02 December 2009

Christina Romer, Tribal-Economist For President Obama, Still Blaming Bush


She also still thinks Cash for Clunkers was a good idea--willful suspension of disbelief and all that.

Apart from repeating the company line about how much things sucked when Obama took office and how he's done everything humanly possible to right the ship, Romer proposes even more government intervention in the private sector. This intervention will require even more government spending, natch.

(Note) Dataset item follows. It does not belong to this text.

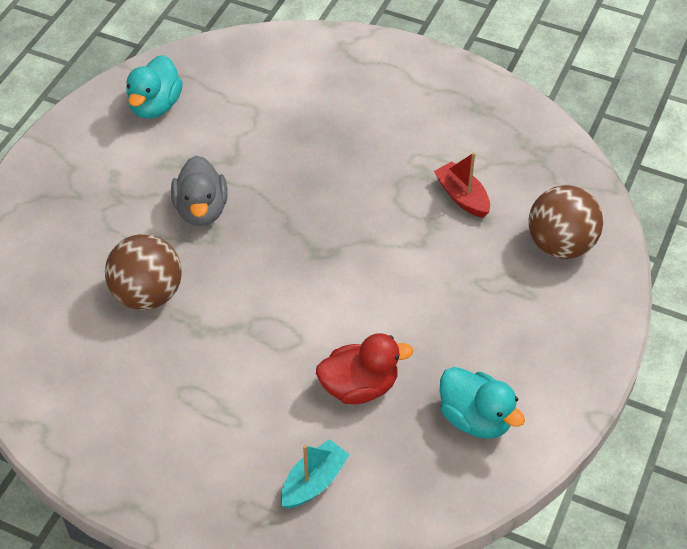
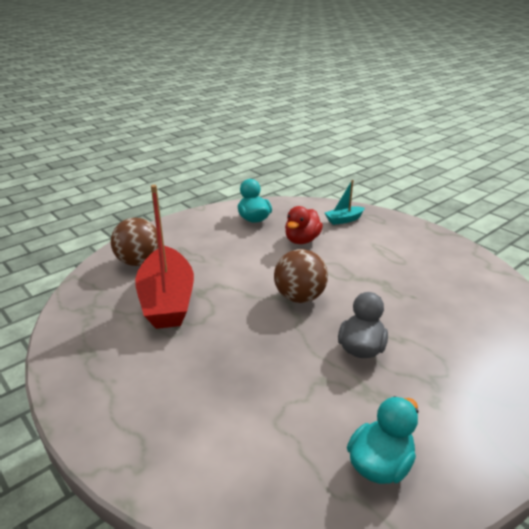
camera: 155 degrees left, 20 degrees down
(147, 294) = (416, 308): brown ball -> brown ball (299, 297)
(359, 387) = (302, 240): red duck -> red duck turned 75 degrees counterclockwise
(462, 197) = (167, 300): red boat -> red boat, size x2.17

Among other things, I'm reading Rose & Milton Friedman's "Free to Choose" (incidentally, an excellent Christmas gift idea). Given the incredible increase in the money supply over the last year both through government spending and the actions of Fed Chair Ben Bernanke, Friedman's cautions regarding the dangers of inflation seem timely. Page 275:
It takes time for these reactions to occur. On the average over the past century and more in the United States, the United Kingdom, and some other Western countries, roughly six to nine months have elapsed before increased monetary growth has worked its way through the economy and produced increased economic growth and employment [ed. note: matches up well with the recent "good" news that the US economy shed only ~167k jobs last month]. Another twelve to eighteen months have elapsed before the increased monetary growth has affected the price level appreciably and inflation has occurred or speeded up. The time delays have been this long for these countries because, wartime aside, they were long spared widely varying rates of monetary growth and inflation. On the eve of World War II wholesale prices in the United Kingdom averaged roughly the same as two hundred years earlier, and in the United States, as one hundred years earlier. The post-World War II inflation is a new phenomenon in these countries.
As sure as Obama and co. will continue to propose increased government spending, inflation will come.

When it does, it will act as a tax that robs the rich and poor alike.